É proposta uma atenção especial aos jovens, considerando que estes devem ser interpelados a serem protagonistas da vida comunitária “assumindo serviços e ministérios, organizando atividades pastorais e integrando-se nas equipas de animação pastoral”.
Integrar a pessoa com deficiência e dar voz aos pobres
No relatório da CEP é dada especial atenção à integração das pessoas com deficiência, reconhecendo que muitas delas “vivem uma condição de solidão próxima ao abandono, chegando mesmo a sentirem-se invisíveis para a sociedade”.
“A Igreja tem a missão de se aproximar” das pessoas com deficiência para “escutá-las, acolhê-las e acompanhá-las, combatendo a cultura do descarte”.

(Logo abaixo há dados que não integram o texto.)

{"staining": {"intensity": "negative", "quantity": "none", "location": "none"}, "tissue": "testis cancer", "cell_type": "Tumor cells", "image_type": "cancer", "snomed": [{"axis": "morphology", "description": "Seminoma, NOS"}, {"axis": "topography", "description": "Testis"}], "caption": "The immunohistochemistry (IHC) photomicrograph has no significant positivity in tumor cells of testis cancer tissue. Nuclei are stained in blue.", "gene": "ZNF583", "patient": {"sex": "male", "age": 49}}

“É necessário remover barreiras físicas e atitudinais para uma plena participação de todos”, refere o texto que propõe que “as comunidades cristãs devem integrar pessoas com deficiência nos seus Conselhos Pastorais como forma de reconhecer e valorizar as suas capacidades apostólicas”.
Ao mesmo tempo, neste relatório são lembrados os pobres sendo feita a recomendação de “um esforço no sentido de mais proatividade na consciência e prática da caridade”. São sugeridas “formas de integração dos pobres que vão para além do assistencialismo” num esforço que envolva paróquias e Instituições Particulares de Solidariedade Social (IPSS), refere o documento.
Pedagogia sinodal na formação dos ministros ordenados
Segundo o relatório da CEP “para uma Igreja sinodal em missão urge reconhecer a necessidade de formação de todos os membros da Igreja. Caminhar juntos requer a capacidade de utilizar uma linguagem comum enriquecida pelos diferentes idiomas que decorrem da diversidade de dons, carismas, vocações e ministérios”.
Especial atenção “deve ser dada à formação dos ministros ordenados, incluindo nos planos formativos uma pedagogia sinodal de modo a fomentar capacidades de liderança e evitar mentalidades clericalizadas e clericalizantes. É urgente que a formação seja orientada para a corresponsabilidade”, refere o documento.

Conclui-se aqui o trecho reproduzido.